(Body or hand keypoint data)
____________

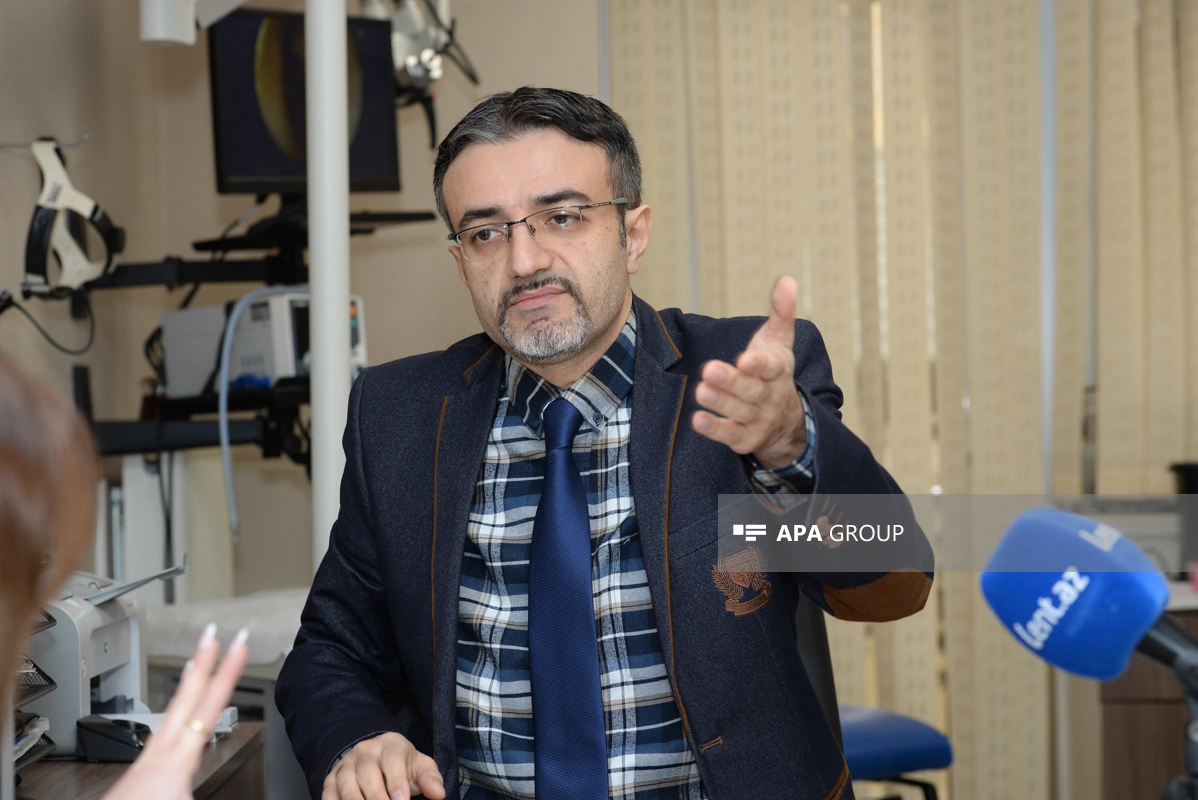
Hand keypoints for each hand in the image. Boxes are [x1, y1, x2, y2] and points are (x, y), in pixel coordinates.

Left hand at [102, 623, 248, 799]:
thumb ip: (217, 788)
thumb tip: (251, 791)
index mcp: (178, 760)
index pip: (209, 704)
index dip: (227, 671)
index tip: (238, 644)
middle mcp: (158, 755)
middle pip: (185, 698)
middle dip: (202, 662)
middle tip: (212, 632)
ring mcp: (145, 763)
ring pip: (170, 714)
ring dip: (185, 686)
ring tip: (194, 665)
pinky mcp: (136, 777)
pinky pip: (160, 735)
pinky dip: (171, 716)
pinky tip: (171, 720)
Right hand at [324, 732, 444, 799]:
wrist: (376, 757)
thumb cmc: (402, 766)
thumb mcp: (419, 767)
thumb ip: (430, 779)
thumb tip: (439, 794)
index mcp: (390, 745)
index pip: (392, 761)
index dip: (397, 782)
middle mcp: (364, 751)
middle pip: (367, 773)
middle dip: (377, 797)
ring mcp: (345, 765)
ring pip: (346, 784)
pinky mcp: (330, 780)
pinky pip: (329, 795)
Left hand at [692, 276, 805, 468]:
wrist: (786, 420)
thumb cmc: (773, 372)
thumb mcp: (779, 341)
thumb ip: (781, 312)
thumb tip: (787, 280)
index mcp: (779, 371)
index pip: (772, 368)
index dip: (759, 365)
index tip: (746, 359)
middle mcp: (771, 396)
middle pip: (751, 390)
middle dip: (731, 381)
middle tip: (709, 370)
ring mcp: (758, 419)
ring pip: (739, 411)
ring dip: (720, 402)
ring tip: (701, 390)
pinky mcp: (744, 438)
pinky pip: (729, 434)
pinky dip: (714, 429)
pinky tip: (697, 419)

____________

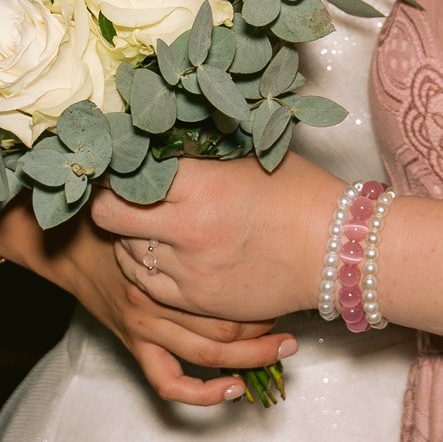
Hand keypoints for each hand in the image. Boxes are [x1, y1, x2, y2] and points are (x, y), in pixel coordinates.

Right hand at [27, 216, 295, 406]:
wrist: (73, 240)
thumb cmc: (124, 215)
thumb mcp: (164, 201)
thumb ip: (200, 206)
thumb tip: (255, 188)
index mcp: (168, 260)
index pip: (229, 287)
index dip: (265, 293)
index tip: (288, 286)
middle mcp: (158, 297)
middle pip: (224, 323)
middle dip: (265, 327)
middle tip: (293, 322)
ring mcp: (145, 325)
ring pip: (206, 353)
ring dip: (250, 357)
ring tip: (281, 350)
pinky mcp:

____________

## ASSIGNMENT
Beginning with the line that has "index pip: (392, 761)" and ending with the line that has "pinky tip: (697, 419)", set down the lines above exactly and include no others.

## TASK ANSWER
index pip: (392, 761)
index dip: (397, 782)
middle mcp: (364, 751)
middle pip: (367, 773)
middle dip: (377, 797)
ring mcp: (345, 765)
ring pip: (346, 784)
pinky mcp: (330, 780)
pinky pip: (329, 795)
Left hand at [692, 276, 805, 468]:
wrist: (786, 420)
thumb cmc: (773, 372)
thumb mcp: (779, 341)
thumb ip: (781, 312)
thumb tip: (787, 280)
index mcp: (779, 371)
index pip: (772, 368)
index dip: (759, 365)
index tip: (746, 359)
middle mcp: (771, 396)
middle pip: (751, 390)
middle dip: (731, 381)
middle tip: (709, 370)
ring mcp: (758, 419)
ring pip: (739, 411)
ring dip: (720, 402)
ring tip: (701, 390)
pinky mcp: (744, 438)
pinky pip: (729, 434)
pinky dip: (714, 429)
pinky tip: (697, 419)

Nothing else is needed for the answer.